Hypothesis
Any ordinary matter that becomes part of a sufficiently organised, long-lived structure and remains organised for billions of years may contribute to an accumulated gravitational effect beyond what is expected from its instantaneous visible mass alone.
This repository contains the data, methods, and results from a series of tests exploring a simple question:
Does the gravity normally attributed to dark matter increase with the persistence and organisation history of ordinary matter?
The idea being tested is called Vhistory. Rather than introducing new particles, the tests investigate whether part of the inferred dark matter contribution can be represented by a history-dependent gravitational source associated with long-lived organised structure.
The focus of this work is the data and model comparisons, not a completed physical theory.
Methodology
For each test, the standard analysis framework is kept as unchanged as possible.
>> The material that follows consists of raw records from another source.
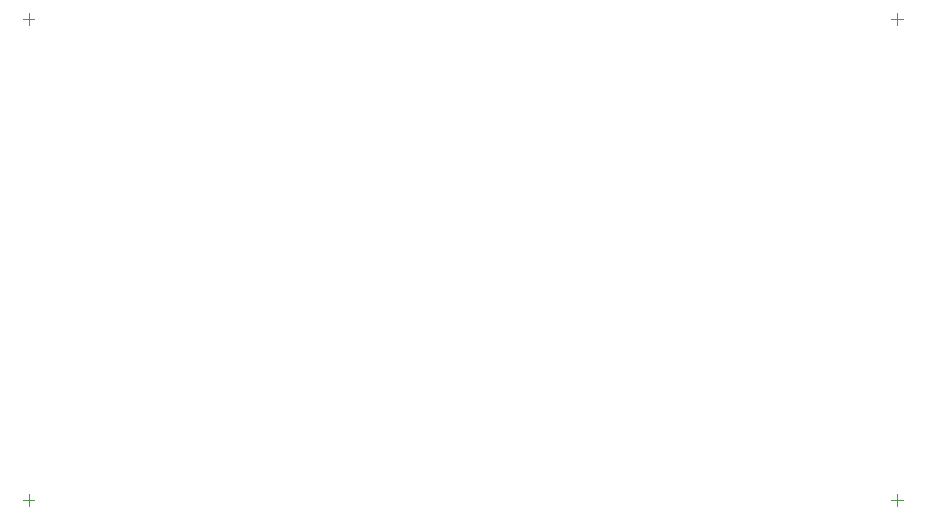
<source format=gbr>
%TF.GenerationSoftware,Altium Limited,Altium Designer,23.1.1 (15)*%
G04 Layer_Color=0*
%FSLAX45Y45*%
%MOMM*%
%TF.SameCoordinates,4CCFFED5-D059-4900-A68D-9618ACEA1AB5*%
%TF.FilePolarity,Positive*%
%TF.FileFunction,Other,Mechanical_16*%
%TF.Part,CustomerPanel*%
G01*
G75*
%TA.AperFunction,NonConductor*%
%ADD65C,0.10000*%
D65*
X4368800Y6973100D02*
Y7073100D01*
X4318800Y7023100D02*
X4418800D01*
X11722100Y6973100D02*
Y7073100D01*
X11672100Y7023100D02*
X11772100D01*
X4368800Y11049800D02*
Y11149800D01*
X4318800Y11099800D02*
X4418800D01*
X11722100Y11049800D02*
Y11149800D01*
X11672100Y11099800D02*
X11772100D01*
%TF.MD5,1830e5d627e845b35cd905284e56a871*%
M02*

</source>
The dark matter contribution is replaced with a history-derived effective source while preserving the rest of the modelling approach.
The goal is to determine whether observed gravitational phenomena can be predicted from measures related to the accumulated organisation and persistence of ordinary matter structures.
Datasets and Tests
- SPARC galaxy rotation curves
- Galaxy-galaxy weak lensing
- BOSS large-scale structure power spectra
Current Results
- Better fit than the best competing CDM halo model in 118 of 143 SPARC galaxies
- Median ΔBIC approximately +11 in favour of the Vhistory replacement model
- Competitive weak-lensing results
- Competitive BOSS large-scale structure results
Observed Pattern
Across the datasets tested so far, the inferred gravitational component normally attributed to dark matter appears to increase where ordinary matter has existed within organised structures for long periods of cosmic time.
In simple terms:
ordinary baryonic matter → structure formation → long-lived organisation and persistence → increased inferred gravitational effect
The tests suggest a correlation between accumulated structural history and the additional gravity usually modelled as dark matter.
What This Is Not
- Not a claim that dark matter has been disproven.
- Not a completed physical theory.
- Not a derivation from established General Relativity.
- Not evidence that the observed pattern must be correct.
The purpose of releasing this work is to allow others to inspect the data, methodology, assumptions, parameter counting, statistical treatment, and model comparisons.
Requested Criticism
I am particularly interested in feedback on:
- Statistical fairness of the comparisons
- Hidden model flexibility or overfitting
- Parameter accounting
- Covariance treatment
- Selection effects
- Alternative explanations for the observed correlations
- Whether the observed pattern could arise from known astrophysical effects
Background
I am not a physicist. The project began as a data-driven investigation after noticing recurring patterns across multiple gravitational datasets. Large language models have been used to help translate those observations into mathematical and physical language, but the central claim being investigated remains empirical:
Does the gravity attributed to dark matter systematically increase with the age, persistence, and organisation of ordinary matter structures?
The datasets, scripts, and results are provided so others can independently evaluate that question.